A video I saw recently made it clear for me: the usage of smartphone, tablets and other forms of computers creates an addiction due to the release of dopamine, in the same way drugs like alcohol and nicotine do. Every time we use our phone to engage in social networks, or play a game on our tablet or watch a video (as TV used to do) we get the reward that keeps us addicted. The virtual-social interactions of the “social” networks intensify this addiction.

Then I thought: “What have we done as parents when we gave an iPad to our young daughters ?”. We blindly and willfully gave them an addictive device. The addiction quickly created issues in the management of time and activities of our daughters by themselves and with us. Our youngest daughter had such a hard time dealing with this addiction that she recognized it was very difficult for her to get off her tablet! She agreed that she enjoys off-tablet activities and exercice but felt the pain whenever she had to get off her addictive device to do something else.

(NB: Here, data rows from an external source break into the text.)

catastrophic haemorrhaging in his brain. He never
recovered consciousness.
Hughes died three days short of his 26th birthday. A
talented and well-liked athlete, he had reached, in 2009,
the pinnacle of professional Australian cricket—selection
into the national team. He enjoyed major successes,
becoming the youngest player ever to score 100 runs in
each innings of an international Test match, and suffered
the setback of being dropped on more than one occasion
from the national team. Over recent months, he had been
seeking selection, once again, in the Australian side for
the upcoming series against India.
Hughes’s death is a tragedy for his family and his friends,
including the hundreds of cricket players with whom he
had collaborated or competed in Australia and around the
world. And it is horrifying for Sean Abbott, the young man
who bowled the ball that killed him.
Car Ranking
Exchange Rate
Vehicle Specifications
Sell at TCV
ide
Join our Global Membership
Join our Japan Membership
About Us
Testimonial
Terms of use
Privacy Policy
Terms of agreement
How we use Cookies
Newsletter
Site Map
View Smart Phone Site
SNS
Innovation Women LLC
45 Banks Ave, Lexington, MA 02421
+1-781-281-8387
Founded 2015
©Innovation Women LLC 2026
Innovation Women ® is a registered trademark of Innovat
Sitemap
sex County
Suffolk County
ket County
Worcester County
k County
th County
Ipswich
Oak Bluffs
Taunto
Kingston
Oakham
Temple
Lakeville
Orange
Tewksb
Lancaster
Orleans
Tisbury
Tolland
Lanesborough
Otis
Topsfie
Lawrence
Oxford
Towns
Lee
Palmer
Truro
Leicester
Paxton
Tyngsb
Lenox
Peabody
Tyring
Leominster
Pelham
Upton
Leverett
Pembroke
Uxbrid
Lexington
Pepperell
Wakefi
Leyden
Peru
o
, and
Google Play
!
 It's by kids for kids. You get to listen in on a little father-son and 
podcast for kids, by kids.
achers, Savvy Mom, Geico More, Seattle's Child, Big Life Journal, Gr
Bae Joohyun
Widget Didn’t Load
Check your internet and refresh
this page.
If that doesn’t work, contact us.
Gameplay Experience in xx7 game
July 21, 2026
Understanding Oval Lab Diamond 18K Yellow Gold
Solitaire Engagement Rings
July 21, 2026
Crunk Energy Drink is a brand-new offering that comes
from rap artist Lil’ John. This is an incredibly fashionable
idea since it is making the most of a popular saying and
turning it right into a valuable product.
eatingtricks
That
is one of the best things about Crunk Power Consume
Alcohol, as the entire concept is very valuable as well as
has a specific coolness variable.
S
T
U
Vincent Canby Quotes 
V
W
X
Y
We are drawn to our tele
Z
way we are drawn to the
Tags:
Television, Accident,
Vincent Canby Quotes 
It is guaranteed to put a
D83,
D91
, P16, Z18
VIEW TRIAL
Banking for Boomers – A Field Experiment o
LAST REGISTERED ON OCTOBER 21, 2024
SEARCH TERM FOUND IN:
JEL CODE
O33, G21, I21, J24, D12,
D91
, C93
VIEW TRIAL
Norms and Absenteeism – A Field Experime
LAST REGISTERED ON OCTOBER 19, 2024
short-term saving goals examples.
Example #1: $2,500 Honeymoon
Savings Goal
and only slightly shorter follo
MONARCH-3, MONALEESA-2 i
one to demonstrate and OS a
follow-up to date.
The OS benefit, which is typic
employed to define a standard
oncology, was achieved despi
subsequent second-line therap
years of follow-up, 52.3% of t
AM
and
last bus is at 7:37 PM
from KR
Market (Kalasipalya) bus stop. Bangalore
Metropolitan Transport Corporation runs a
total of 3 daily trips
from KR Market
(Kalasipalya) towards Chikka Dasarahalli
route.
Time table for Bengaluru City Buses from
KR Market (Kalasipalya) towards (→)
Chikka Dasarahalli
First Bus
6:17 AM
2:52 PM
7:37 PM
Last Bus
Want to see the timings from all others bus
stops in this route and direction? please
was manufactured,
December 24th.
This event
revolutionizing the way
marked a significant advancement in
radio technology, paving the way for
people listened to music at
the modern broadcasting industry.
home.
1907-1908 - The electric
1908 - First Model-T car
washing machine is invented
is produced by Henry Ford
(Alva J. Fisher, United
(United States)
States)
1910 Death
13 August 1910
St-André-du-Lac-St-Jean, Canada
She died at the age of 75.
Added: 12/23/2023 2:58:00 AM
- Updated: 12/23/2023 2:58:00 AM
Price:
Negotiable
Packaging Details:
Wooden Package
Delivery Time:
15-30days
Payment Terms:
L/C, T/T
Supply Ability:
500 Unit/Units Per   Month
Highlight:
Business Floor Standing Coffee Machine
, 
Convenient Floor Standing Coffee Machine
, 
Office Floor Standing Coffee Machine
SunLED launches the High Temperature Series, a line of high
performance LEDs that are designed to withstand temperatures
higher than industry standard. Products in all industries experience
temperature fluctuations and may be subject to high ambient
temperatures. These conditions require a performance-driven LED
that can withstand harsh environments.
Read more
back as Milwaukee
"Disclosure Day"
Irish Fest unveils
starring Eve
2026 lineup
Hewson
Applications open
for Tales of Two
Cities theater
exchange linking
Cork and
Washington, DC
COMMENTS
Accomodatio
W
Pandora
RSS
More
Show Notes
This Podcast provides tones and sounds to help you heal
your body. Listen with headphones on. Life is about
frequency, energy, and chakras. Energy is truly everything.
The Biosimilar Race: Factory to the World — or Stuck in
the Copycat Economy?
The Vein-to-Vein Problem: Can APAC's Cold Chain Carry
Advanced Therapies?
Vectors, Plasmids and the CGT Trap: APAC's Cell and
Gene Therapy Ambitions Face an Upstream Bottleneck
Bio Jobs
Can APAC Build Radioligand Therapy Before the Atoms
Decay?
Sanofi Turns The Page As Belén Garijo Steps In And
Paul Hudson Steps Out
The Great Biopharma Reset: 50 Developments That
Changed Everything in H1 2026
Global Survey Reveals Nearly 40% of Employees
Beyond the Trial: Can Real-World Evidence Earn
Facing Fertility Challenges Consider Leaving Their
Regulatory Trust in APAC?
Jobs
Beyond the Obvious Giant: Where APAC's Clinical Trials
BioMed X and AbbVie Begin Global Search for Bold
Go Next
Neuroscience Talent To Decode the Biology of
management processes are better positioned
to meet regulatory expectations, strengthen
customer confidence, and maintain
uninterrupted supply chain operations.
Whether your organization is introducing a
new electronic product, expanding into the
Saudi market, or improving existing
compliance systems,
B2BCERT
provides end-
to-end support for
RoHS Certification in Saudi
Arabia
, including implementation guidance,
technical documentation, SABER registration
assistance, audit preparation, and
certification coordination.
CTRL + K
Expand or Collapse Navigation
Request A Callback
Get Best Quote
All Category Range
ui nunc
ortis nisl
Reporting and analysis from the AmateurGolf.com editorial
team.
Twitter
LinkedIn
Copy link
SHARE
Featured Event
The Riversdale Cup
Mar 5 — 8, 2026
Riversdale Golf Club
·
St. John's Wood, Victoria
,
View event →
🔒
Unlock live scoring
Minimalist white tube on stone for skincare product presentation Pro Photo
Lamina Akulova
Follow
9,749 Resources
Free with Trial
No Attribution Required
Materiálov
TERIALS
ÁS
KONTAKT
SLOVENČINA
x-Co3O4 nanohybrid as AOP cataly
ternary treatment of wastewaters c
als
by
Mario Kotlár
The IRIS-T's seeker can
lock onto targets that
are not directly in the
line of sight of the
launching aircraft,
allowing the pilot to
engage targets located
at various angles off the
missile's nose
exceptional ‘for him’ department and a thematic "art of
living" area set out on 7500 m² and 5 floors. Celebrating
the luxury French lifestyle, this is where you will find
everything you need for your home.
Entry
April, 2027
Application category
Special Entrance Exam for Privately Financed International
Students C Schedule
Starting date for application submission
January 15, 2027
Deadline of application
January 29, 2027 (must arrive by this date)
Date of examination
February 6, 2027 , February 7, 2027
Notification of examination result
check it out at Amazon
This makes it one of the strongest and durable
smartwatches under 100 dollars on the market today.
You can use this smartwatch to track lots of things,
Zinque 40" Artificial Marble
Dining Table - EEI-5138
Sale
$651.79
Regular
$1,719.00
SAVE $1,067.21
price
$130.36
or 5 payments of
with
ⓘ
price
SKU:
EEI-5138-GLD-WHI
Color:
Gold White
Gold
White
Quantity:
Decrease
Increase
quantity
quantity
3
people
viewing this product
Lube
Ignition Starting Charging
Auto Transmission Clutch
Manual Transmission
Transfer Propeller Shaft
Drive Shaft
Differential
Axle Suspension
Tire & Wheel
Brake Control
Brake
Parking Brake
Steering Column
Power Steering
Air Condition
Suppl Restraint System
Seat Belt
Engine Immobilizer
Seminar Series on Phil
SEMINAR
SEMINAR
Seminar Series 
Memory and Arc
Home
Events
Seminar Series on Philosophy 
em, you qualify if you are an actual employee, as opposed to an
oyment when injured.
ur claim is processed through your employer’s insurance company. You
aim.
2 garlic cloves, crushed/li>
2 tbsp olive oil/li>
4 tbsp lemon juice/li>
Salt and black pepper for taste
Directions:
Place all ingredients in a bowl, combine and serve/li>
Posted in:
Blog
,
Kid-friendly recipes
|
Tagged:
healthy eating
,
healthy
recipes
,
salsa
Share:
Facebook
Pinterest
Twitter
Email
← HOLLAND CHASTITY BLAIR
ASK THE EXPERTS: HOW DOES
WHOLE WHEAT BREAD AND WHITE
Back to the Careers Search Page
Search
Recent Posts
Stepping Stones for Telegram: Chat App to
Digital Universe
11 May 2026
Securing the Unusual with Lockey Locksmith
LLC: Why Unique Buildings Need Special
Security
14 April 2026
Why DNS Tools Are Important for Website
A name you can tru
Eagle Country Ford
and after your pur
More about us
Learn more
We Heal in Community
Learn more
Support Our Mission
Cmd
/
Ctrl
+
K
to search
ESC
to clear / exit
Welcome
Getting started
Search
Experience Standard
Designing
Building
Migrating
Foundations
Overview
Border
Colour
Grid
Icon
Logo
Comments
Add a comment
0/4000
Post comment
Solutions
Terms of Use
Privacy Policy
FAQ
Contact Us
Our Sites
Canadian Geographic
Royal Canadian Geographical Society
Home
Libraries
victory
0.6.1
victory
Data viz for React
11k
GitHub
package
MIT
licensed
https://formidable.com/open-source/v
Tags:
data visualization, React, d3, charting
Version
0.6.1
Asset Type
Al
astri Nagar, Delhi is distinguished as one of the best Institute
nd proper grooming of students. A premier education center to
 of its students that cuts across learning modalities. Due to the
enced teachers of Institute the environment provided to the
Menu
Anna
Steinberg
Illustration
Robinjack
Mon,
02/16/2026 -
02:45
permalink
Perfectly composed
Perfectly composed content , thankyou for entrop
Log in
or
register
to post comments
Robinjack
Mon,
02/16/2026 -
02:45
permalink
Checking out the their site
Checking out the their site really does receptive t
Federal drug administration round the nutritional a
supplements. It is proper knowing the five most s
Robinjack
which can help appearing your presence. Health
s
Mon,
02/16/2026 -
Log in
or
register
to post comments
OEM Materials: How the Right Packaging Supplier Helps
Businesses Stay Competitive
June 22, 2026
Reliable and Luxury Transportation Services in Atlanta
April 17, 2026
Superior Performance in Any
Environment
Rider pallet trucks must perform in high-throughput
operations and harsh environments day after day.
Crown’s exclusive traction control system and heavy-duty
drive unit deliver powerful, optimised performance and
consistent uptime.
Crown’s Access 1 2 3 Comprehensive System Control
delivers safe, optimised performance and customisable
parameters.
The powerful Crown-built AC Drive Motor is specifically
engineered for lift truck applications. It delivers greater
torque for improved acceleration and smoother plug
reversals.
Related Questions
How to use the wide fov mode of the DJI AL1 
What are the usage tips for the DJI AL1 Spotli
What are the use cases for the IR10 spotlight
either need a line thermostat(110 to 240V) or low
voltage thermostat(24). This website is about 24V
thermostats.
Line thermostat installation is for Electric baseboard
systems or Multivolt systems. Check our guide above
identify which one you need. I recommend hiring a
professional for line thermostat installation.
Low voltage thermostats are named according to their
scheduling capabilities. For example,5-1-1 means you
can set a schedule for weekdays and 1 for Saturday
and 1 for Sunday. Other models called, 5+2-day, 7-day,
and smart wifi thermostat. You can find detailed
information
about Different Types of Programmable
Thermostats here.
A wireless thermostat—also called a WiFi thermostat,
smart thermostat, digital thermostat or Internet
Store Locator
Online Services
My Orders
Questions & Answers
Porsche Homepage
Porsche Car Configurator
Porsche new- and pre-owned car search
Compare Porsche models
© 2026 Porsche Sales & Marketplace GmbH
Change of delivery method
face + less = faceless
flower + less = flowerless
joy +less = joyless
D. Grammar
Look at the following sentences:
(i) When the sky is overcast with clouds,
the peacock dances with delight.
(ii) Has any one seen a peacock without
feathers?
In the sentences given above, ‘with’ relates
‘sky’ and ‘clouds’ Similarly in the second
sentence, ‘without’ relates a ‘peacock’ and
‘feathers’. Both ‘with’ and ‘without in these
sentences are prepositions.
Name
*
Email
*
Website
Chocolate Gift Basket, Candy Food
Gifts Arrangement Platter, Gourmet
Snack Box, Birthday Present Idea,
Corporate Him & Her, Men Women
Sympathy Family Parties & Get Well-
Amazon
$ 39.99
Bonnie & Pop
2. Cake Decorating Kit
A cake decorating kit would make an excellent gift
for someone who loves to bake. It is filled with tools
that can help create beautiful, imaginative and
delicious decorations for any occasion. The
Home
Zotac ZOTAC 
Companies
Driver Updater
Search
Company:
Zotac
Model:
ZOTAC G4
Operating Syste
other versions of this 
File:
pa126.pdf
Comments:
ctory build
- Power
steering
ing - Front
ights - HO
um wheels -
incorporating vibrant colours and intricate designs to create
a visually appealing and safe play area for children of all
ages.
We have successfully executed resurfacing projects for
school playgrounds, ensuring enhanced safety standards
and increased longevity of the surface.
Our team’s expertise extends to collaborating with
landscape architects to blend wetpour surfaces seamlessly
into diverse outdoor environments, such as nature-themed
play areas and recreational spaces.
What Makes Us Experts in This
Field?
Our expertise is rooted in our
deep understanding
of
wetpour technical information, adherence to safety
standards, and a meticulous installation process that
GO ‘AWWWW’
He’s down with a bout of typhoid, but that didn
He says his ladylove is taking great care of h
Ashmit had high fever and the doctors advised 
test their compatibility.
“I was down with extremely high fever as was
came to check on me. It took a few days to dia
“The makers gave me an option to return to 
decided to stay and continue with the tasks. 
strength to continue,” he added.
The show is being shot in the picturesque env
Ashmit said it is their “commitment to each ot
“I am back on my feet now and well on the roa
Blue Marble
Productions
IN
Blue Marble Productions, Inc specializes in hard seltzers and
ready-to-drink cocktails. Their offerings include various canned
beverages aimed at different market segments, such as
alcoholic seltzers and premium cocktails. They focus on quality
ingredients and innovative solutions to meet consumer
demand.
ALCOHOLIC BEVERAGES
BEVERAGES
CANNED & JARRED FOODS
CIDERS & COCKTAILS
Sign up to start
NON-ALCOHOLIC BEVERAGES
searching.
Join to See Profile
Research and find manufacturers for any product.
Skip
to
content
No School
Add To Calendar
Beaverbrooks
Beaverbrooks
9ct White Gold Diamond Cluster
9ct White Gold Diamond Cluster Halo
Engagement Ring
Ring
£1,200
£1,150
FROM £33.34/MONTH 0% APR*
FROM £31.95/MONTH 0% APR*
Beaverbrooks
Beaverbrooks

We found her reaction mature for a 8 years old and decided to partner with her to help her manage the issue. It feels like helping someone off his addiction because it is one. The video also talk about the deficit in real life interaction that this addiction induces. The result is that young people who have always lived with these addictive devices are not used to build relationship like friendship that take time to grow, or to work in the long term to get reward. They’re used to the instant rewards their brain feels whenever they get a like, a retweet, a point in the virtual world. Even games like Minecraft that I find interesting in term of creativity, give the users the sense that everything is easy to build in the virtual world, why make efforts in the physical world?

In summary, these devices should remain tools, enablers and be kept away as much as possible to allow our children to enjoy childhood in the real physical and emotional worlds, to let us be truly present for them, sharing loving moments while they still have not left the nest.